* WORK TASK *
Set down every line of the data below exactly as it reads, leaving out the picture markers.

* EXTRACTED ENTRIES *
┏━━

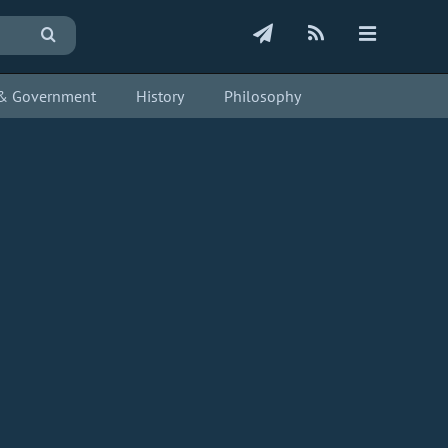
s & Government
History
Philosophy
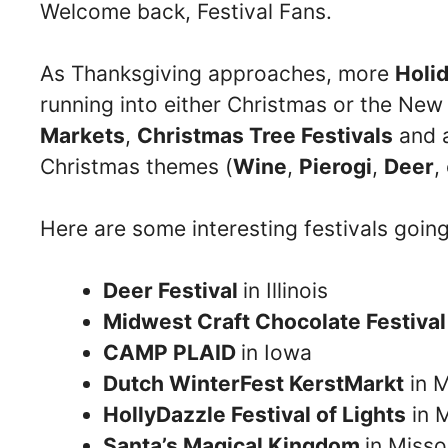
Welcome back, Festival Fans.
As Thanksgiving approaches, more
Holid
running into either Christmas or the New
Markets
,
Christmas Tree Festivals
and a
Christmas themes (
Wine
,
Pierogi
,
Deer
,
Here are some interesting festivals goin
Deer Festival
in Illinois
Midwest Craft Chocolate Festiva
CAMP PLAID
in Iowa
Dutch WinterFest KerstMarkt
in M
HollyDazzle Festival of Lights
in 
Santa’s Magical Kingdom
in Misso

┗━━

* ANSWER BELOW *
s & Government
History
Philosophy
Welcome back, Festival Fans.
As Thanksgiving approaches, more
Holid
running into either Christmas or the New
Markets
,
Christmas Tree Festivals
and a
Christmas themes (
Wine
,
Pierogi
,
Deer
,
Here are some interesting festivals goin
Deer Festival
in Illinois
Midwest Craft Chocolate Festiva
CAMP PLAID
in Iowa
Dutch WinterFest KerstMarkt
in M
HollyDazzle Festival of Lights
in 
Santa’s Magical Kingdom
in Misso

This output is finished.